I was recently asked to take some pics of a 7th grade football team during a practice and during a game.  The pics will be used for their banquet slide show and for the parents to purchase.  Im unsure of what I should charge for the job alone....or should I just charge per picture.

Here are a few pics that I took at last nights practice.....


----------



## jols (Oct 2, 2007)

it depends of your conversation and agreement.

but i think the the pics individually would be a money spinner


----------



## Southerngal (Oct 2, 2007)

jols said:


> it depends of your conversation and agreement.
> 
> but i think the the pics individually would be a money spinner



What do you recommend charging for them.....4x6's?  I have never shot sports before or anything w/out a session fee.


----------



## keith204 (Oct 2, 2007)

I do race photography.  The key players are 18-35 year old men, mostly mechanics.  The area I live in is super conservative, and doesn't like to spend money.  Also, my pictures aren't edited like yours are...so yours could sell for more.  All that to say, take these prices under consideration of the above.  

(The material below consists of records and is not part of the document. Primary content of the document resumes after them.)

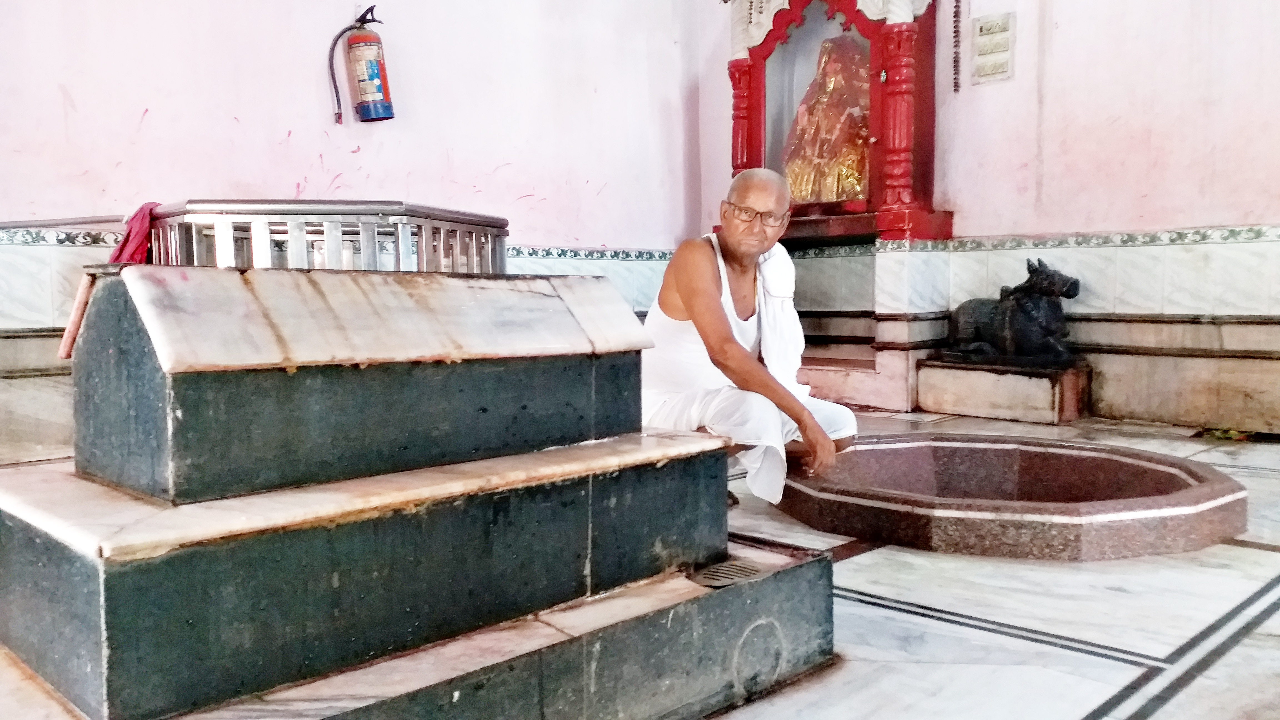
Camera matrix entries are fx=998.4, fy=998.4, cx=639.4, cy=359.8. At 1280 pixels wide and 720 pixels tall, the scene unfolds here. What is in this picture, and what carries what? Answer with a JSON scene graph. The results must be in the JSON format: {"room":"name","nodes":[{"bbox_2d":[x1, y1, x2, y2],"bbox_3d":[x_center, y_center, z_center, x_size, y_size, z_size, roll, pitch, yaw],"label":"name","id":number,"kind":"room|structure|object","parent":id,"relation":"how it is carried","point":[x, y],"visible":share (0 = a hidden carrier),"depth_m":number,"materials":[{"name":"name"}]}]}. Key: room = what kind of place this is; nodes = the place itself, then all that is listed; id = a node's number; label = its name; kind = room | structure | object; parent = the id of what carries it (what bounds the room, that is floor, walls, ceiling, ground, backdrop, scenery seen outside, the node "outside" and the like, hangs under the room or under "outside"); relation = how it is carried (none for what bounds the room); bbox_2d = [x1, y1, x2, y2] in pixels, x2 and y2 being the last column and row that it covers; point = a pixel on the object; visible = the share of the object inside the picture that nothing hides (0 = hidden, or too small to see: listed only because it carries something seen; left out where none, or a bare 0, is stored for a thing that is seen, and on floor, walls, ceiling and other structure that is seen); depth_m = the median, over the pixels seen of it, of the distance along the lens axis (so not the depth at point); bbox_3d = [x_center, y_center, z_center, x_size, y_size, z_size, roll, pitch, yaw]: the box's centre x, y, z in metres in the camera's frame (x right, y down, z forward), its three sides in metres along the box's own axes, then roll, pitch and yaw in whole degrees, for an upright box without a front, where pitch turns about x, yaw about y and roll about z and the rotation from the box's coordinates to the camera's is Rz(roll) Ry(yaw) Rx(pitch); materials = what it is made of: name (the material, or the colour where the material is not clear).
{"room":"place of worship","nodes":[
{"label":"place of worship","id":0,"kind":"room"},
{"bbox_2d":[0,0,709,461],"bbox_3d":[-1.659,-1.379,4.342,0.221,3.586,5.041,4,6,45],"label":"left wall","id":1,"kind":"structure","parent":0,"point":[288,115],"depth_m":4.53,"materials":[{"name":"paint"}]},
{"bbox_2d":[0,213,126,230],"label":"pipe","id":2,"kind":"object","parent":1,"relation":"attached to","point":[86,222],"visible":0.83,"depth_m":3.97,"materials":[{"name":"metal"}]},
{"bbox_2d":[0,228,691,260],"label":"tile border","id":3,"kind":"object","parent":1,"relation":"attached to","point":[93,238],"visible":0.47,"depth_m":5.08,"materials":[{"name":"tile"}]},
{"bbox_2d":[328,8,394,124],"bbox_3d":[-1.265,-1.344,4.597,0.241,0.556,0.260,4,6,45],"label":"fire extinguisher","id":4,"kind":"object","parent":1,"relation":"attached to","point":[376,74],"visible":0.99,"depth_m":4.54,"materials":[{"name":"red metal"}]},
{"bbox_2d":[0,413,1279,719],"bbox_3d":[0.395,0.566,2.386,4.752,0.121,5.520,4,6,45],"label":"floor","id":5,"kind":"structure","parent":0,"point":[862,572],"depth_m":2.06,"materials":[{"name":"white stone"}]},
{"bbox_2d":[140,200,508,273],"bbox_3d":[-1.161,-0.132,3.914,1.137,0.860,1.353,4,6,45],"label":"metal railing","id":6,"kind":"object","parent":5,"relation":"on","point":[262,252],"visible":0.42,"depth_m":3.40,"materials":[{"name":"silver metal"}]},
{"bbox_2d":[108,201,159,265],"bbox_3d":[-1.787,-0.392,3.581,0.256,0.311,0.226,4,6,45],"label":"red cloth","id":7,"kind":"object","parent":6,"relation":"hanging from","point":[140,234],"visible":0.44,"depth_m":3.52,"materials":[{"name":"red fabric"}]},
{"bbox_2d":[0,256,837,719],"bbox_3d":[-0.453,0.193,1.958,1.236,0.717,1.507,4,6,45],"label":"stone platform","id":8,"kind":"object","parent":5,"relation":"on","point":[109,627],"visible":0.98,"depth_m":1.62,"materials":[{"name":"stone"}]},
{"bbox_2d":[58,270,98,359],"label":"stone slab","id":9,"kind":"object","parent":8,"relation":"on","point":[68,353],"visible":0.42,"depth_m":1.96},
{"bbox_2d":[688,558,764,587],"bbox_3d":[0.172,0.417,1.932,0.145,0.013,0.172,4,6,45],"label":"drain grate","id":10,"kind":"object","parent":8,"relation":"in","point":[730,567],"visible":0.67,"depth_m":1.92,"materials":[{"name":"metal"}]},
{"bbox_2d":[638,165,856,508],"bbox_3d":[0.306,-0.052,3.051,0.612,1.029,0.694,-1,4,-4],"label":"man","id":11,"kind":"object","parent":5,"relation":"on","point":[693,300],"visible":0.93,"depth_m":2.96},
{"bbox_2d":[753,247,802,384],"bbox_3d":[0.430,-0.133,3.224,0.222,0.425,0.212,4,6,45],"label":"white towel","id":12,"kind":"object","parent":11,"relation":"on","point":[781,254],"visible":0.67,"depth_m":3.15,"materials":[{"name":"white fabric"}]},
{"bbox_2d":[725,0,953,413],"bbox_3d":[1.073,-1.099,5.688,1.412,2.673,0.722,4,6,45],"label":"shrine","id":13,"kind":"object","parent":5,"relation":"on","point":[753,124],"visible":0.62,"depth_m":5.64,"materials":[{"name":"red wood"}]},
{"bbox_2d":[781,34,872,205],"bbox_3d":[1.182,-1.399,5.974,0.672,1.107,0.522,4,6,45],"label":"statue","id":14,"kind":"object","parent":13,"relation":"in","point":[852,149],"visible":0.75,"depth_m":5.88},
{"bbox_2d":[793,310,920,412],"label":"stone step","id":15,"kind":"structure","parent":5,"relation":"on","point":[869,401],"depth_m":5.62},
{"bbox_2d":[916,354,1090,424],"bbox_3d":[1.905,0.148,5.187,0.792,0.257,0.483,4,6,45],"label":"stone pedestal","id":16,"kind":"object","parent":5,"relation":"on","point":[980,412],"visible":0.93,"depth_m":5.00,"materials":[{"name":"stone"}]},
{"bbox_2d":[941,257,1082,365],"bbox_3d":[1.942,-0.244,5.201,0.733,0.557,0.392,4,6,45],"label":"bull statue","id":17,"kind":"object","parent":16,"relation":"on","point":[1075,286],"visible":0.99,"depth_m":5.09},
{"bbox_2d":[768,431,1248,560],"bbox_3d":[1.105,0.406,3.240,1.469,0.228,1.422,4,6,45],"label":"stone basin","id":18,"kind":"object","parent":5,"relation":"on","point":[1225,487],"visible":0.89,"depth_m":2.82,"materials":[{"name":"brown stone"}]},
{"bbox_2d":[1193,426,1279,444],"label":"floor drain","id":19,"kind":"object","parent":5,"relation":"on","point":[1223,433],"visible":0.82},
{"bbox_2d":[687,0,1279,435],"bbox_3d":[2.343,-1.497,4.569,4.946,3.730,0.251,4,6,45],"label":"right wall","id":20,"kind":"structure","parent":0,"point":[1225,209],"depth_m":4.72,"materials":[{"name":"paint"}]},
{"bbox_2d":[951,0,961,92],"bbox_3d":[1.728,-1.915,5.445,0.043,0.859,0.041,4,6,45],"label":"chain","id":21,"kind":"object","parent":20,"relation":"attached to","point":[954,85],"visible":0.97,"depth_m":5.45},
{"bbox_2d":[968,13,1015,85],"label":"switchboard","id":22,"kind":"object","parent":20,"relation":"attached to","point":[987,28],"visible":0.99,"depth_m":5.18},
{"bbox_2d":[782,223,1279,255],"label":"tile border","id":23,"kind":"object","parent":20,"relation":"attached to","point":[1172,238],"visible":0.79,"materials":[{"name":"tile"}]}
]}

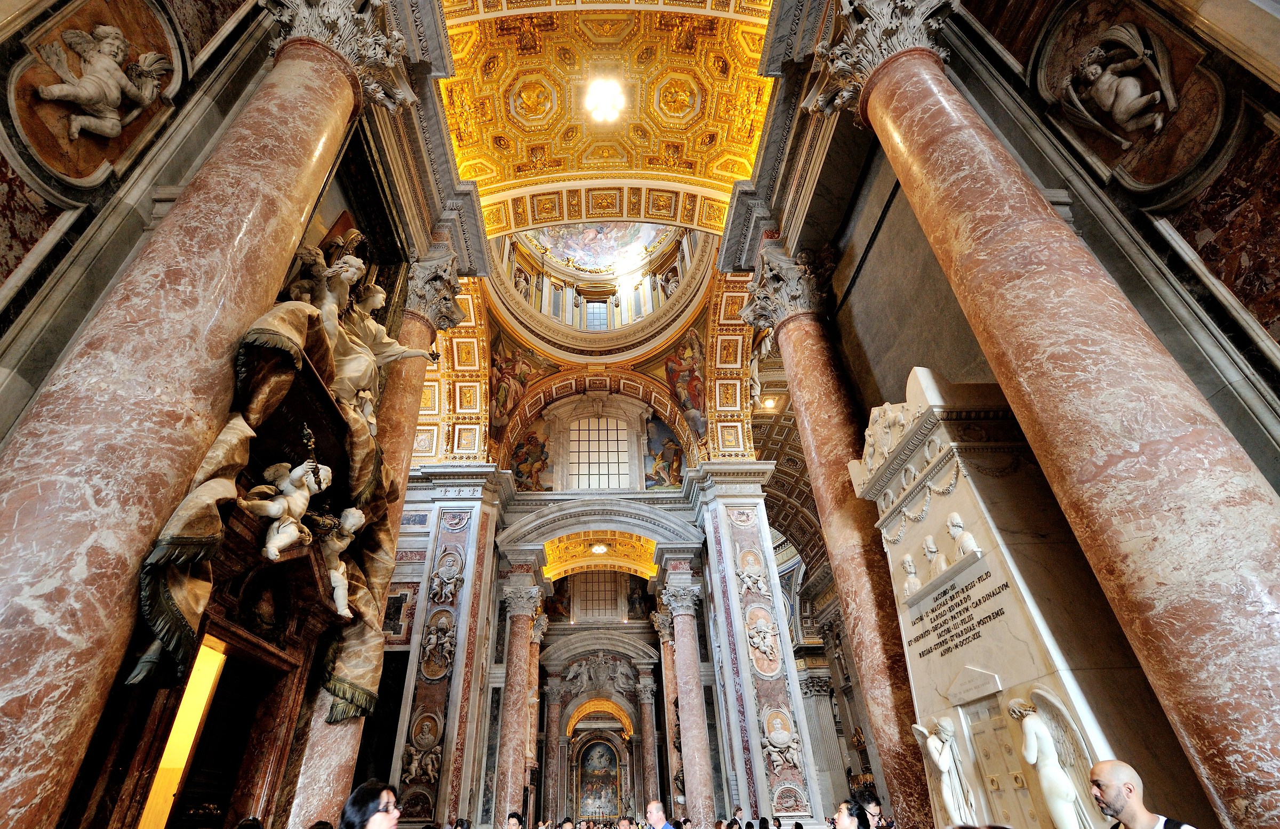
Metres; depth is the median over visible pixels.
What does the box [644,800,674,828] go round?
man
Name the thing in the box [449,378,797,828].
back wall
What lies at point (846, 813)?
woman
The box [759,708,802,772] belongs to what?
relief
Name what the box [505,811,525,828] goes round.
person
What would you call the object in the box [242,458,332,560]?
cherub statue
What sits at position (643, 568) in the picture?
ceiling
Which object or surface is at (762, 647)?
relief
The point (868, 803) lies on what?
person
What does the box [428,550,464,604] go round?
relief
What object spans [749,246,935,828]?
marble column
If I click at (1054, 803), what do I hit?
angel statue
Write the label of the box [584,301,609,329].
window
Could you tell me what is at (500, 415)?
painting
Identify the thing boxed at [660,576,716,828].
marble column
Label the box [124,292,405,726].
sculptural monument
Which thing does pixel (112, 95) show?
relief
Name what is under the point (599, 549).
ceiling light
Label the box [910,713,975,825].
angel statue
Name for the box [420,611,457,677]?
relief
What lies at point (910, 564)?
relief sculpture
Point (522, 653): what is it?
marble column
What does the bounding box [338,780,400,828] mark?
woman
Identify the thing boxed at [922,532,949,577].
relief sculpture
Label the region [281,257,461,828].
marble column
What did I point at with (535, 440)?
painting
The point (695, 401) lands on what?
painting
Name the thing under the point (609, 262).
ceiling fresco
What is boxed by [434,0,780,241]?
ceiling
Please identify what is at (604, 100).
ceiling light
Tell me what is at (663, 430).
painting
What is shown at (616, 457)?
arched window
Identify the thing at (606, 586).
window
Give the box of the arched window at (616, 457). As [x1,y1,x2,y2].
[570,416,629,489]
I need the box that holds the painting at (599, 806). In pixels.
[575,734,625,821]
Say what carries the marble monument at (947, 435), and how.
attached to the right wall at (863, 275)
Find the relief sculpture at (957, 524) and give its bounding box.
[944,510,981,560]
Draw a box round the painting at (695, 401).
[662,325,707,436]
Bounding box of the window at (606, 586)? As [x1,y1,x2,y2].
[578,569,619,618]
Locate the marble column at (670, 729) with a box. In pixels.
[649,602,681,820]
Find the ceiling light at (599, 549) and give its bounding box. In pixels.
[589,541,609,554]
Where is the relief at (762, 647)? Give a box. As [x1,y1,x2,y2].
[744,608,781,672]
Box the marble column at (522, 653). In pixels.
[494,577,543,828]
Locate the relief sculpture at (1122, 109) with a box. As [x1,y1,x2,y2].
[1060,25,1177,138]
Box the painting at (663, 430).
[645,412,685,488]
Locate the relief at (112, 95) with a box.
[16,7,179,182]
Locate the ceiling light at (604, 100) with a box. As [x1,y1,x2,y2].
[582,74,626,122]
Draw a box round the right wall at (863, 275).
[770,0,1279,818]
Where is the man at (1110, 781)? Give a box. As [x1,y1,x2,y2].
[1084,759,1194,828]
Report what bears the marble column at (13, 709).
attached to the left wall at (3, 418)
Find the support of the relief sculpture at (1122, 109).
attached to the right wall at (863, 275)
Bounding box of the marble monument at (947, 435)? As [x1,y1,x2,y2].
[850,366,1187,828]
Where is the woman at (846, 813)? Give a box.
[832,801,869,828]
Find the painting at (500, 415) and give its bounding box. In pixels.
[488,332,542,432]
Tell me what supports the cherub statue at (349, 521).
in the sculptural monument at (164, 598)
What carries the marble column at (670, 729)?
attached to the back wall at (537, 536)
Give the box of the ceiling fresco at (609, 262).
[536,220,666,271]
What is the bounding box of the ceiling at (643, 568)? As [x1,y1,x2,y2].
[542,531,659,582]
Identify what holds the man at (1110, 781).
on the floor
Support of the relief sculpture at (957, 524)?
attached to the marble monument at (947, 435)
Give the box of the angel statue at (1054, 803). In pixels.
[1006,687,1097,828]
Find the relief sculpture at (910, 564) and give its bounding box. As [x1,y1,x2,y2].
[899,553,922,597]
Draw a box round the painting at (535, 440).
[509,416,554,489]
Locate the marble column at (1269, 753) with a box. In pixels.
[833,5,1279,828]
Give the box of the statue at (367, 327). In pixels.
[312,256,438,424]
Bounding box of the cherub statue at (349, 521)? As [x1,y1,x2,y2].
[314,505,365,619]
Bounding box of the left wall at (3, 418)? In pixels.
[2,1,468,828]
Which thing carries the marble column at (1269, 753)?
attached to the right wall at (863, 275)
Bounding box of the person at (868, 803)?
[853,790,894,828]
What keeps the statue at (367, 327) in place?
on the sculptural monument at (164, 598)
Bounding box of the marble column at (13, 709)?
[0,0,372,828]

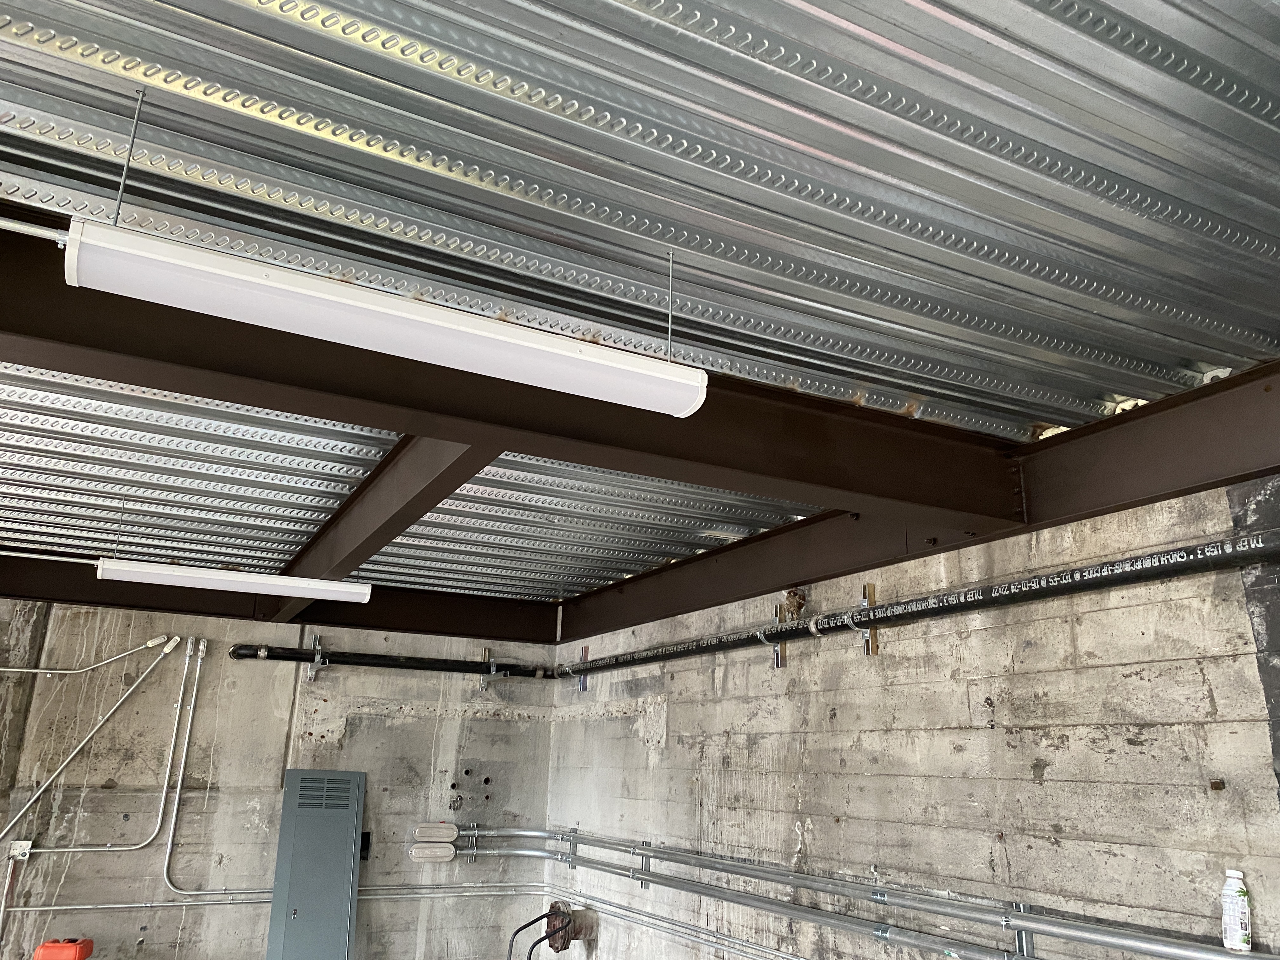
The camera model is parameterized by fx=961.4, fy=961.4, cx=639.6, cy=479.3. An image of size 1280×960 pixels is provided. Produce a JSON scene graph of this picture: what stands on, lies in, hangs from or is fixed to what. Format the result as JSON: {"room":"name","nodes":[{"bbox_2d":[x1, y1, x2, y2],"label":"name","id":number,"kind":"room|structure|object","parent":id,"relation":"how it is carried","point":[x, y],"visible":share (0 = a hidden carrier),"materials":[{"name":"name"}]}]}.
{"room":"basement","nodes":[
{"label":"basement","id":0,"kind":"room"},
{"bbox_2d":[0,595,558,959],"label":"back wall","id":1,"kind":"structure","parent":0,"point":[369,730],"materials":[{"name":"grey concrete"}]},
{"bbox_2d":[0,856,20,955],"label":"conduit","id":2,"kind":"object","parent":1,"relation":"attached to","point":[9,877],"visible":0.97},
{"bbox_2d":[8,840,32,860],"label":"junction box","id":3,"kind":"object","parent":1,"relation":"attached to","point":[27,850],"visible":0.84,"materials":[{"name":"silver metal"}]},
{"bbox_2d":[32,937,94,959],"label":"container","id":4,"kind":"object","parent":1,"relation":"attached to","point":[43,947],"visible":0.99,"materials":[{"name":"orange plastic"}]},
{"bbox_2d":[0,634,172,673],"label":"conduit","id":5,"kind":"object","parent":1,"relation":"attached to","point":[144,646],"visible":1,"materials":[{"name":"silver metal"}]},
{"bbox_2d":[0,639,183,851],"label":"conduit","id":6,"kind":"object","parent":1,"relation":"attached to","point":[181,692],"visible":1,"materials":[{"name":"metal"}]},
{"bbox_2d":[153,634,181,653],"label":"junction box","id":7,"kind":"object","parent":1,"relation":"attached to","point":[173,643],"visible":0.96,"materials":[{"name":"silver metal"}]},
{"bbox_2d":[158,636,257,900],"label":"conduit","id":8,"kind":"object","parent":1,"relation":"attached to","point":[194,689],"visible":0.98,"materials":[{"name":"metal"}]},
{"bbox_2d":[0,883,549,912],"label":"conduit","id":9,"kind":"object","parent":1,"relation":"attached to","point":[51,907],"visible":0.78,"materials":[{"name":"metal"}]},
{"bbox_2d":[0,554,556,642],"label":"steel beam","id":10,"kind":"structure","parent":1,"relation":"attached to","point":[353,609],"materials":[{"name":"brown metal"}]},
{"bbox_2d":[266,768,362,959],"label":"electrical cabinet","id":11,"kind":"object","parent":1,"relation":"attached to","point":[348,870],"visible":0.99,"materials":[{"name":"grey metal"}]},
{"bbox_2d":[305,633,327,680],"label":"bracket","id":12,"kind":"object","parent":1,"relation":"attached to","point":[311,673],"visible":0.74,"materials":[{"name":"metal"}]},
{"bbox_2d":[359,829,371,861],"label":"box","id":13,"kind":"object","parent":1,"relation":"attached to","point":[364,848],"visible":0.46,"materials":[{"name":"black"}]},
{"bbox_2d":[227,643,556,678],"label":"black pipe","id":14,"kind":"object","parent":1,"relation":"attached to","point":[398,663],"visible":0.86,"materials":[{"name":"black metal"}]},
{"bbox_2d":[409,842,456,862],"label":"junction box","id":15,"kind":"object","parent":1,"relation":"attached to","point":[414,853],"visible":0.99,"materials":[{"name":"metal"}]},
{"bbox_2d":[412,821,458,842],"label":"junction box","id":16,"kind":"object","parent":1,"relation":"attached to","point":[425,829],"visible":0.99,"materials":[{"name":"metal"}]},
{"bbox_2d":[478,646,495,688],"label":"bracket","id":17,"kind":"object","parent":1,"relation":"attached to","point":[486,652],"visible":0.67,"materials":[{"name":"metal"}]},
{"bbox_2d":[1,0,1279,608],"label":"ceiling","id":18,"kind":"structure","parent":0,"point":[441,41],"materials":[{"name":"grey metal"}]},
{"bbox_2d":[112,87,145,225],"label":"hanger rod","id":19,"kind":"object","parent":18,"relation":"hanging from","point":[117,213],"visible":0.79,"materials":[{"name":"grey metal"}]},
{"bbox_2d":[98,558,372,603],"label":"fluorescent light","id":20,"kind":"object","parent":18,"relation":"hanging from","point":[181,579],"visible":0.99,"materials":[{"name":"white plastic"}]},
{"bbox_2d":[269,434,497,619],"label":"steel beam","id":21,"kind":"structure","parent":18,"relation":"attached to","point":[372,547],"materials":[{"name":"brown metal"}]},
{"bbox_2d":[64,215,710,418],"label":"fluorescent light","id":22,"kind":"object","parent":18,"relation":"hanging from","point":[351,340],"visible":0.99,"materials":[{"name":"white plastic"}]},
{"bbox_2d":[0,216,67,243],"label":"conduit","id":23,"kind":"object","parent":22,"relation":"attached to","point":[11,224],"visible":0.99,"materials":[{"name":"metal"}]},
{"bbox_2d":[0,213,1017,544],"label":"steel beam","id":24,"kind":"structure","parent":18,"relation":"attached to","point":[648,471],"materials":[{"name":"brown metal"}]},
{"bbox_2d":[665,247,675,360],"label":"hanger rod","id":25,"kind":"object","parent":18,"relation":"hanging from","point":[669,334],"visible":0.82,"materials":[{"name":"silver metal"}]},
{"bbox_2d":[546,470,1279,959],"label":"right wall","id":26,"kind":"structure","parent":0,"point":[1045,775],"materials":[{"name":"grey concrete"}]},
{"bbox_2d":[542,900,596,950],"label":"pipe flange","id":27,"kind":"object","parent":26,"relation":"attached to","point":[552,945],"visible":0.79,"materials":[{"name":"metal"}]},
{"bbox_2d":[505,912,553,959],"label":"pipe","id":28,"kind":"object","parent":27,"relation":"attached to","point":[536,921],"visible":0.99,"materials":[{"name":"black metal"}]},
{"bbox_2d":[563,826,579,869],"label":"bracket","id":29,"kind":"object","parent":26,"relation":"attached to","point":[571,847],"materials":[{"name":"silver metal"}]},
{"bbox_2d":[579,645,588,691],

But for those pics, here are my prices.  I will likely up them a bit for next season.

4x6: $5
5x7: $7
8x10: $12
12x18: $35 (framed=$60)
20x30: $50 (framed=$80)

I offer two $10 deals.  for 10 bucks, somebody can get either 3 4x6's or 2 5x7's.  That reduces the cost for them a bunch, and having a "deal" where it costs the same for option A or option B, they then focus on hmmmm, which deal is better for me?  and it seems to kind of 'catch them'.


----------



## MikeR (Oct 3, 2007)

I shoot HS Sports and charge the following.

5x7    $10.00
8x10   $12.00
11x14  $18.00

I had one person request a price on 4x6 prints so I put together a "package" of two -4x6 for $8.00  The 5x7 are the most popular among parents. I have had some parents tell me they think my prices are reasonable. To arrive at a price I checked what others in my area were charging for this type of work and I'm in the middle range. 

This can lead to other work such as portraits, Team and individual photos, slide shows for team banquets, to name a few.


----------